** Opening RECORDS SHOWN block **

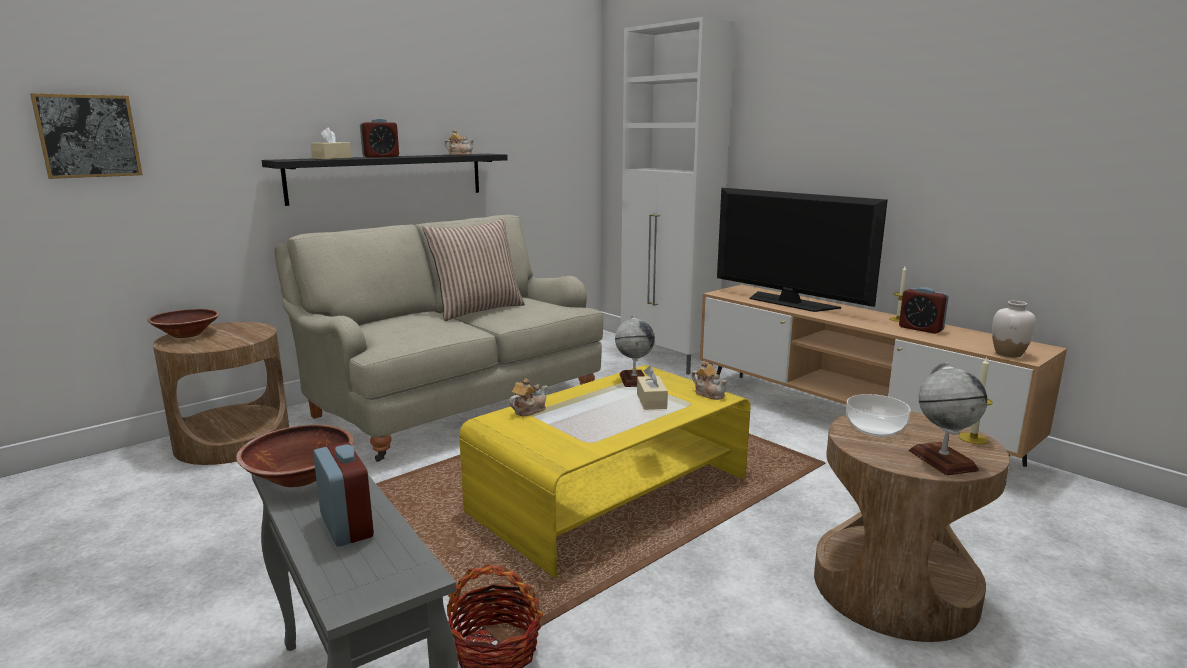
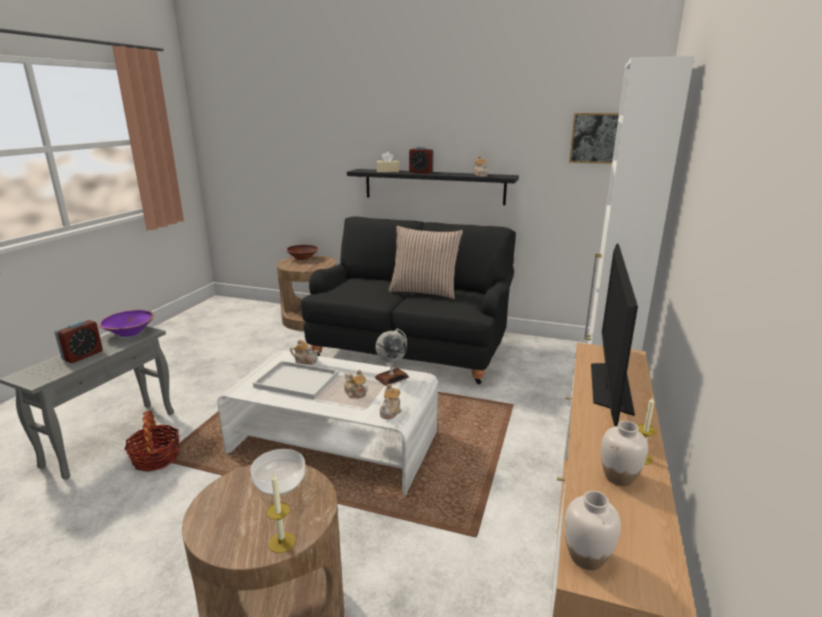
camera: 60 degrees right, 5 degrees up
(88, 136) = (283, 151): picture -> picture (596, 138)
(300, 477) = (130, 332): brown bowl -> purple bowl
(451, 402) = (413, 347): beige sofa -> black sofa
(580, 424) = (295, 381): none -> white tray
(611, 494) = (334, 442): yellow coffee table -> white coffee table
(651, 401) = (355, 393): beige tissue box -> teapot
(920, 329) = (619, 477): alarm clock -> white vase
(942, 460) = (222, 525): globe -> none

** Closing RECORDS SHOWN block **
** Opening RECORDS SHOWN block **

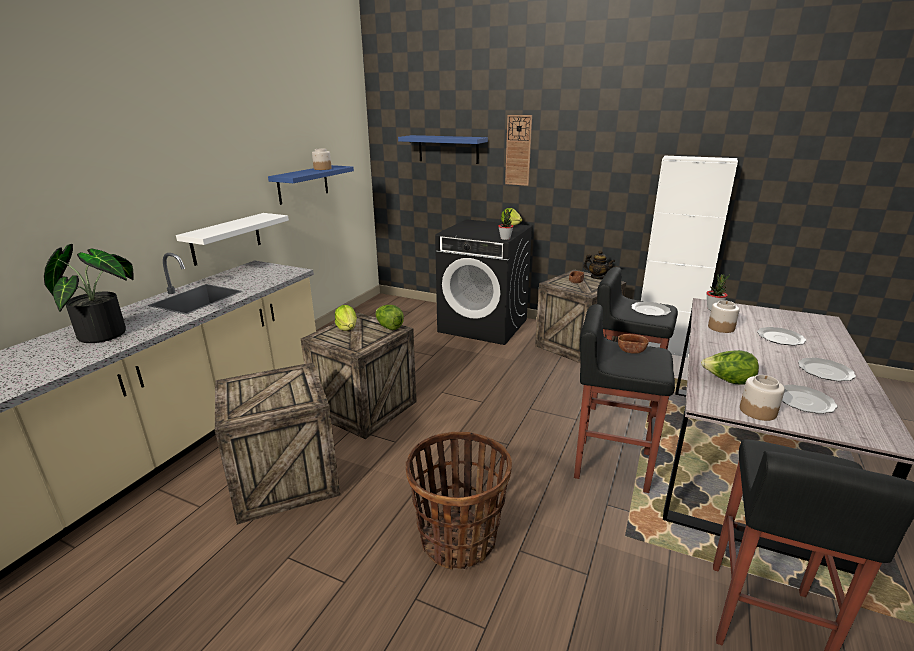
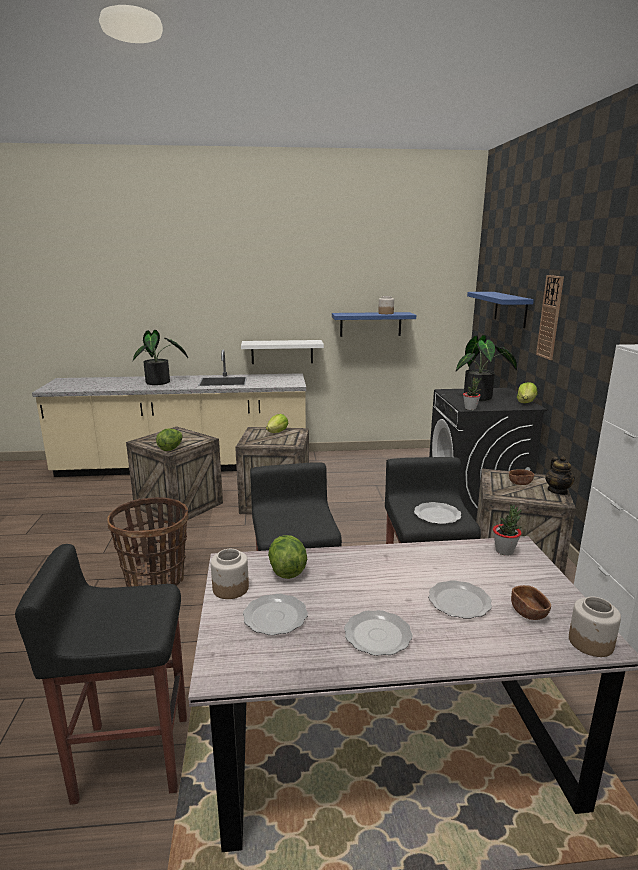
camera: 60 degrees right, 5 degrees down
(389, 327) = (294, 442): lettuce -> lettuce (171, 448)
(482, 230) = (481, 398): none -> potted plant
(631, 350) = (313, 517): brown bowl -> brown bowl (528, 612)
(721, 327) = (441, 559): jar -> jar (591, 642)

** Closing RECORDS SHOWN block **

Reproduce, character for character, only the lines of the preceding data that start at the line with "camera: 60 degrees right, 5 degrees up" and end at the line with "(942, 460) = (222, 525): globe -> none", both included.

== TASK ANSWER ==
camera: 60 degrees right, 5 degrees up
(88, 136) = (283, 151): picture -> picture (596, 138)
(300, 477) = (130, 332): brown bowl -> purple bowl
(451, 402) = (413, 347): beige sofa -> black sofa
(580, 424) = (295, 381): none -> white tray
(611, 494) = (334, 442): yellow coffee table -> white coffee table
(651, 401) = (355, 393): beige tissue box -> teapot
(920, 329) = (619, 477): alarm clock -> white vase
(942, 460) = (222, 525): globe -> none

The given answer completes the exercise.